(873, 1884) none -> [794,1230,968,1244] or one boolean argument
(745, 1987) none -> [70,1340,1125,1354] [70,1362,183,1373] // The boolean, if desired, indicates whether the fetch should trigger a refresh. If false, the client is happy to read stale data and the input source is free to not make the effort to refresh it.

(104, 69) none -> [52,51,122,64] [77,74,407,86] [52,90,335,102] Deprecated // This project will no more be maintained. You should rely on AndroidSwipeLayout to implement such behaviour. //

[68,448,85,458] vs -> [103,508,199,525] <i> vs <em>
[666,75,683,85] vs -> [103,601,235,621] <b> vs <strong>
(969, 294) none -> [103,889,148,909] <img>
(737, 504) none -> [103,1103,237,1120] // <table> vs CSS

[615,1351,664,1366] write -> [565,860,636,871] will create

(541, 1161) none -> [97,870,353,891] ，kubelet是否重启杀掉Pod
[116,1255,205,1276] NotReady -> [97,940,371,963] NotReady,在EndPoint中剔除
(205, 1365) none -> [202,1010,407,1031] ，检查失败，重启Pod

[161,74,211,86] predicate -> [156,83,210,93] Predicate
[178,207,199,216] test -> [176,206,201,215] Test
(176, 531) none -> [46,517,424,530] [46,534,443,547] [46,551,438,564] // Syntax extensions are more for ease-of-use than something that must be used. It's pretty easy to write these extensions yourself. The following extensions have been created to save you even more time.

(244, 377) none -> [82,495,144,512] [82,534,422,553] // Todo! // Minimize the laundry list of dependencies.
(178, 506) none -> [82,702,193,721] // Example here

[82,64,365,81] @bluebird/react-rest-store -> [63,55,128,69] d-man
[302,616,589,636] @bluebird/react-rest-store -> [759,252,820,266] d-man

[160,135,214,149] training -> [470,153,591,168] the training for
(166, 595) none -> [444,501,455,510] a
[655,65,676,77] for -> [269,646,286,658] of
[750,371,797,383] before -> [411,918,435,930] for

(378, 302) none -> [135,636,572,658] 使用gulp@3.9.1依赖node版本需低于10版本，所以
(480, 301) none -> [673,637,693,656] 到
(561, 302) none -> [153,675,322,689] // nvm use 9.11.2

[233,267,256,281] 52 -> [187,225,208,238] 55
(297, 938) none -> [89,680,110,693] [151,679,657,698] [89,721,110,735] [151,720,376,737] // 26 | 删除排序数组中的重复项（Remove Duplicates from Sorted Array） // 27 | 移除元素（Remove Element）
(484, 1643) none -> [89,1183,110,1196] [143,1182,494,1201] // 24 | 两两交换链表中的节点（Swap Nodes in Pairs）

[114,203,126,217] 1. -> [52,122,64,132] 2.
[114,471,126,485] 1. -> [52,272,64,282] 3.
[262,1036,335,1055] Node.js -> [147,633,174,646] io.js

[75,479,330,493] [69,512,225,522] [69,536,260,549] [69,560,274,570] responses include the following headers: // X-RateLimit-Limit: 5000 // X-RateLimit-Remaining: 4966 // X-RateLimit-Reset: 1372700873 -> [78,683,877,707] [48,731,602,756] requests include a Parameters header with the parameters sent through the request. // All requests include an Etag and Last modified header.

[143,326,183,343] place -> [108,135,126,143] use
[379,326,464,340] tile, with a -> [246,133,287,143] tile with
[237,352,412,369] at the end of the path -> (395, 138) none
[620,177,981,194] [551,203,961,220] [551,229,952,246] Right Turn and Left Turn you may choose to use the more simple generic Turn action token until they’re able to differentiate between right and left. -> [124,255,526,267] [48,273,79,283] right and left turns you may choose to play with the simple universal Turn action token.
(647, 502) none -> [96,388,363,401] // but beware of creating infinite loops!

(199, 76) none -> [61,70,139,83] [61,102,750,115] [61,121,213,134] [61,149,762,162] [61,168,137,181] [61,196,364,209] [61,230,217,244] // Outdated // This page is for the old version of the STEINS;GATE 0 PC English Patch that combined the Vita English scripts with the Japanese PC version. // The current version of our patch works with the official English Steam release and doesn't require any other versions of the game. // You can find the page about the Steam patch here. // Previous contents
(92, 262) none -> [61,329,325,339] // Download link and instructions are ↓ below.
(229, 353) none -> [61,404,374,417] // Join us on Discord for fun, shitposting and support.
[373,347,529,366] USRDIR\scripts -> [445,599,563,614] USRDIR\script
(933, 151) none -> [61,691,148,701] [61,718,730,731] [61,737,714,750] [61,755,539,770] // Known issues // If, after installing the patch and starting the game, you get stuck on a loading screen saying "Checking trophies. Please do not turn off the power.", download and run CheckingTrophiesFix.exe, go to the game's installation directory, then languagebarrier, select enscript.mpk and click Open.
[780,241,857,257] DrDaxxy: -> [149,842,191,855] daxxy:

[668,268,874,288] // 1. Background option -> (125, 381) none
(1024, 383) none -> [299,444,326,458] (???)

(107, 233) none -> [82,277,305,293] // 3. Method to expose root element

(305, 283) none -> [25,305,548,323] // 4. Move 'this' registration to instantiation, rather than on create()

:: TASK DESCRIPTION ::
Look through the entries above, and wherever a line holds the word "bluebird", copy it.

:: WRITTEN SOLUTION ::
[82,64,365,81] @bluebird/react-rest-store -> [63,55,128,69] d-man
[302,616,589,636] @bluebird/react-rest-store -> [759,252,820,266] d-man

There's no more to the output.